Opinion
A166702
07-31-2019
Ernest G. Lannet, Chief Defender, Criminal Appellate Section, and John Evans, Deputy Public Defender, Office of Public Defense Services, filed the brief for appellant. Ellen F. Rosenblum, Attorney General, Benjamin Gutman, Solicitor General, and Philip Thoennes, Assistant Attorney General, filed the brief for respondent.
Ernest G. Lannet, Chief Defender, Criminal Appellate Section, and John Evans, Deputy Public Defender, Office of Public Defense Services, filed the brief for appellant.
Ellen F. Rosenblum, Attorney General, Benjamin Gutman, Solicitor General, and Philip Thoennes, Assistant Attorney General, filed the brief for respondent.
Before Armstrong, Presiding Judge, and Tookey, Judge, and Shorr, Judge.

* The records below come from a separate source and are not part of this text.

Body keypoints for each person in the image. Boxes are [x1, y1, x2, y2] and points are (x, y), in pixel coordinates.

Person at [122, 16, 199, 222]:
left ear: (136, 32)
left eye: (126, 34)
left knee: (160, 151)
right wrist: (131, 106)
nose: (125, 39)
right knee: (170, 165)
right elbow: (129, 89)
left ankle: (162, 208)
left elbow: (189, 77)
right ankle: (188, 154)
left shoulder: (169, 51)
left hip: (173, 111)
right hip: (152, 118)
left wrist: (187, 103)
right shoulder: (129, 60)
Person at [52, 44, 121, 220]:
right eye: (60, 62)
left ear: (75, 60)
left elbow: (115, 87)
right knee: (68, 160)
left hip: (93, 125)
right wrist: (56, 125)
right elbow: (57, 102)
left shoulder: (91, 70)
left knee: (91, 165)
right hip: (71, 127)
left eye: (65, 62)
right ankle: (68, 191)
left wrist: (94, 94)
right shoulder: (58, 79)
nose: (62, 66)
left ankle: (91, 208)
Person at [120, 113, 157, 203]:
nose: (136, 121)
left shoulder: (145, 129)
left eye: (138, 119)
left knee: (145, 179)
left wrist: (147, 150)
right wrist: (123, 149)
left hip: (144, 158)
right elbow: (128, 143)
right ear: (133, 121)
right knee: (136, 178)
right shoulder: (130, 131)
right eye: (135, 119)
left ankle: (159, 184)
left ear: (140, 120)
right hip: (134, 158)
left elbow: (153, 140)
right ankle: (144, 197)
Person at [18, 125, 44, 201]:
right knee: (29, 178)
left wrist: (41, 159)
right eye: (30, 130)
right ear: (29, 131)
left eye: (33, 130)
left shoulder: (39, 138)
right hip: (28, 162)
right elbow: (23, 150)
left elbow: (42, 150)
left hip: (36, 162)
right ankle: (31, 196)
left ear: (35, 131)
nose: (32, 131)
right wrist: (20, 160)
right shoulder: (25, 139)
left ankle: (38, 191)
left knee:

PER CURIAM Defendant was discovered with a stolen 1984 Toyota Supra and subsequently convicted of unauthorized use of a vehicle, ORS 164.135, and possession of a stolen vehicle, ORS 819.300. Defendant challenges the denial of his motion for judgment of acquittal on both counts, in which he argued that there was insufficient evidence to establish that he knew that the car was stolen. We reject those assignments of error without written discussion. Defendant also appeals the supplemental judgment, arguing that the trial court erred when it imposed a $500 restitution award on the basis that defendant did not appear at the hearing. The state concedes that the trial court lacked authority to impose restitution merely on the basis that defendant failed to appear. See ORS 137.106(5) ("If the defendant objects to the imposition, amount or distribution of the restitution, the court shall allow the defendant to be heard on such issue at the time of sentencing or at the time the court determines the amount of restitution."). At the restitution hearing, after a discussion among the parties and the trial court about the nature of the evidence supporting restitution, the court stated that, because defendant did not appear at the hearing, it was "going to default" defendant and impose the requested $500 in restitution. It is clear from the record that the court awarded restitution solely on the basis that defendant failed to appear.
We agree that that was error and accept the state’s concession. We are not aware of any authority that relieves the state of meeting its burden of persuasion or the trial court of properly considering the state’s evidence merely because of defendant’s failure to appear at a resentencing hearing. Cf. State v. Desirey , 99 Or. App. 283, 285, 782 P.2d 429 (1989) (concluding that the trial court impermissibly struck defendant’s motion to dismiss on the basis of defendant’s failure to appear without considering the merits). Consequently, we reverse the supplemental judgment awarding restitution and remand for further proceedings.
Supplemental judgment reversed and remanded; otherwise affirmed.